Giardiasis is caused by infection with the microscopic parasite Giardia. Many animal species (including the cat), are susceptible to infection with Giardia, which is passed in the feces and usually spread to other animals and humans via contaminated water sources, surfaces, or in uncooked food items. The symptoms of Giardia infection include diarrhea, flatulence, abdominal cramps, nausea, and dehydration. A number of prescription drugs are available to treat this condition, and most people that are infected make an uneventful recovery. It is important to realize that the majority of cases of giardiasis in people do not occur as a result of infection by cats, but rather by ingesting water or food contaminated by farm animals or wildlife.

Toxoplasmosis is caused by the parasitic protozoan Toxoplasma gondii. People with weakened immune systems and infants whose mothers are infected during pregnancy can develop severe illness from this parasite. Most people infected with Toxoplasma, however, show no overt signs of disease.

Cats can acquire Toxoplasma by eating infected rodents, birds, or anything contaminated with feces from another infected animal. An infected cat can shed the parasite in its feces for up to two weeks. Once shed in the feces, the parasite must mature for one to five days before it becomes capable of causing infection. However, it can persist in the environment for many months and continue to contaminate soil, water, gardens, sandboxes, or any place where an infected cat has defecated. Although pregnant women or immunosuppressed individuals are often advised to remove cats from the household to reduce the risk of toxoplasmosis, direct contact with cats is very unlikely to spread infection with this organism.

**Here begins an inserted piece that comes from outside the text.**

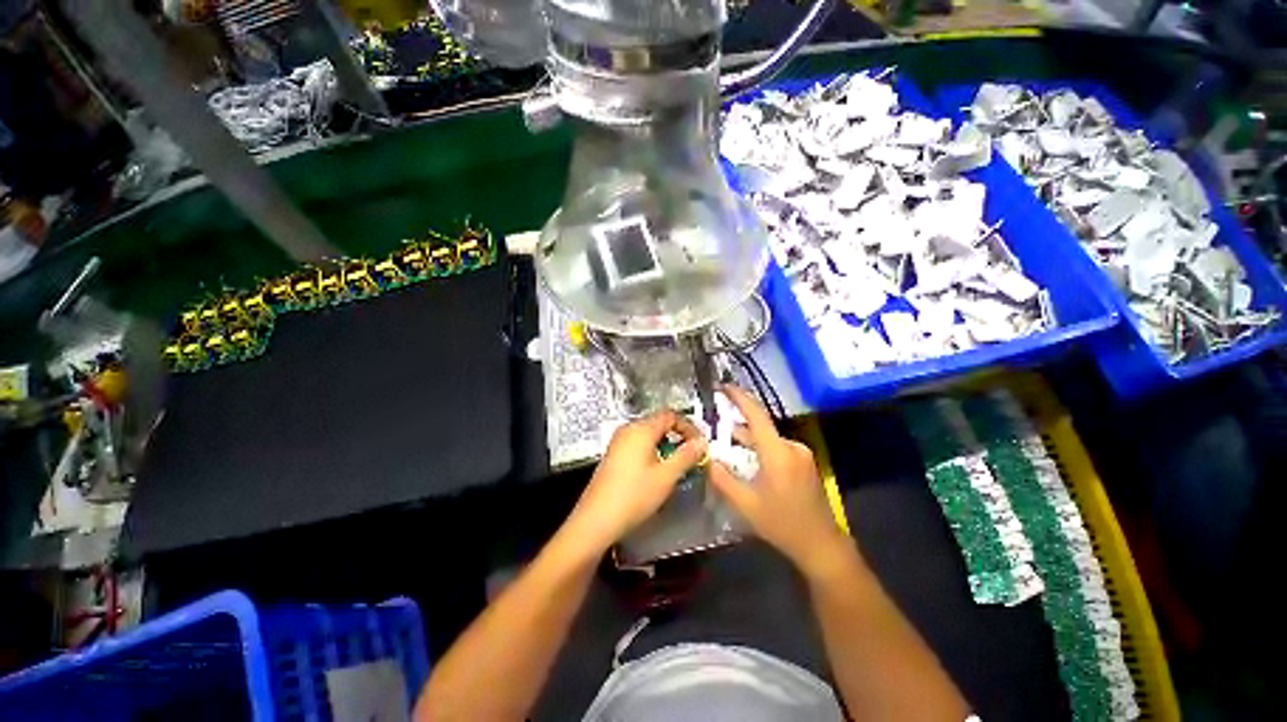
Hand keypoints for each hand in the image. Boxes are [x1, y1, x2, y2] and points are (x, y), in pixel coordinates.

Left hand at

Cats can transmit Toxoplasma to people through their feces, but humans most commonly become infected by eating undercooked or raw meat, or by inadvertently consuming contaminated soil on unwashed or undercooked vegetables. The symptoms of toxoplasmosis include flu-like muscle aches and fever, and headache. In rare cases, more advanced symptoms such as confusion, seizures, vomiting, or diarrhea may be observed.

Basic hygiene can prevent the spread of Toxoplasma from cats to humans. Wear gloves when handling potentially contaminated material (for example, when gardening or scooping the litterbox), and be sure to wash your hands afterwards. Cover children’s sandboxes when not in use to prevent wandering cats from defecating in them.

Pregnant women or immunosuppressed individuals are safest when other household members clean the litter box.

Viral Infections
Rabies is a viral disease that is spread through the bite of an infected animal. Although most viruses infect only their natural host species, rabies is an important exception. Cats are highly susceptible to rabies, which attacks the central nervous system, causing a variety of signs. Rabies is almost always fatal. In people, rabies infections usually occur when an infected animal bites a person. In order to protect human health, rabies vaccination of cats is required by law in many areas. Even if your cat is kept indoors, it is important to keep rabies vaccines current because cats occasionally escape outdoors, and because rabid animals such as bats and raccoons occasionally enter houses. To further reduce your risk of rabies, avoid contact with wildlife and stray animals and see a doctor immediately if you have been bitten by an animal.